As I’ve been reading up on the inclusionary zoning working group (I unfortunately missed the last meeting today), I wanted to include some data I came across.
The truth is that the #1 reason more development has occurred in Burlington has less to do with Mayor Weinberger, less to do with any changes (and there have been very few changes in Mayor Weinberger’s first 6 years, except for some spot zoning) – the real reason is historically low interest rates.
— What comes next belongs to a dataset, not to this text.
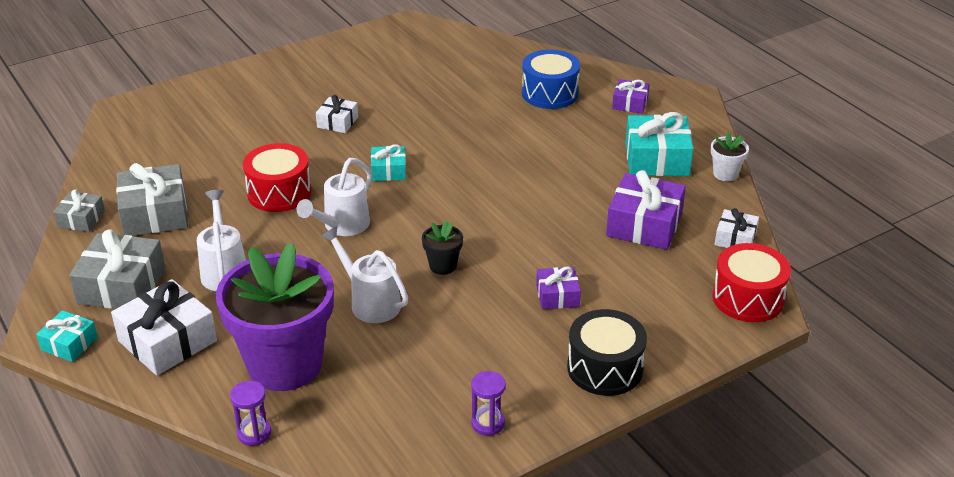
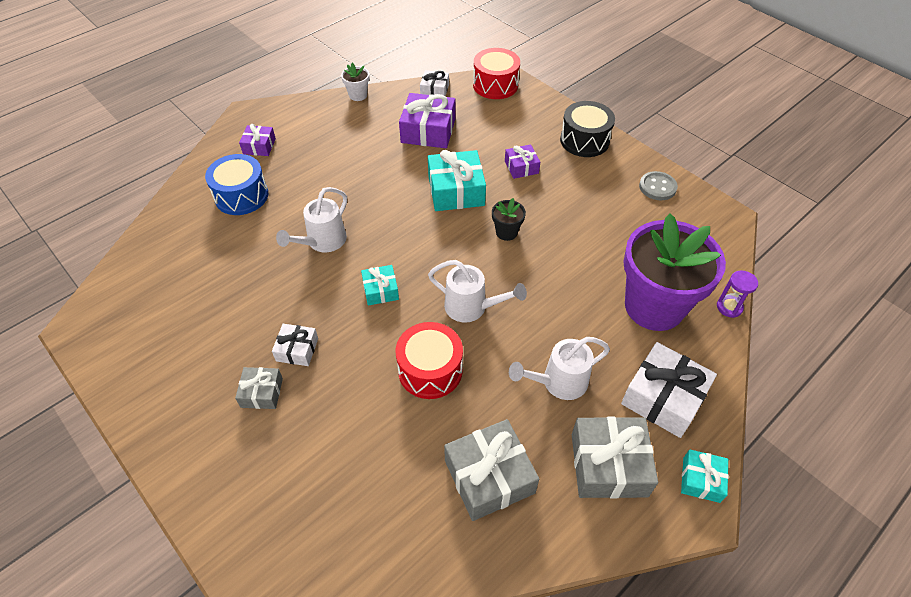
camera: 100 degrees left, 15 degrees up
(81, 219) = (516, 555): grey gift -> grey gift (262, 393)
(370, 302) = (564, 268): white watering can -> white watering can (322, 242)
(488, 423) = (657, 187): purple hourglass -> grey button
(657, 159) = (342, 128): turquoise gift -> turquoise gift (456, 191)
If we as a city were to follow the recommendations of Erik Hoesktra of Redstone, inclusionary zoning would only trigger when projects over 60 units large were built, killing 87% of all projects that built inclusionary zoning units. While building in bulk will lower some costs, the high cost of land and high cost of labor, along with historically low interest rates, and zoning laws that only favor density in poorer parts of town, are the main reasons we build or do not build new housing. Of the 2200 market rate units built during that time, 24%, or 545 units, were did not fall under inclusionary requirements (for now, we will ignore the hundreds of college units and college-associated housing that did not require IZ units). At minimum, 100 units of integrated housing would not have been built over the course of 20 years – 5 units a year, and at most 195 units would not have been built, or 10 units a year.
If you hear anyone saying that we haven’t built new housing because of inclusionary zoning, or that inclusionary zoning makes it nearly impossible for developers to make a profit, show them the data.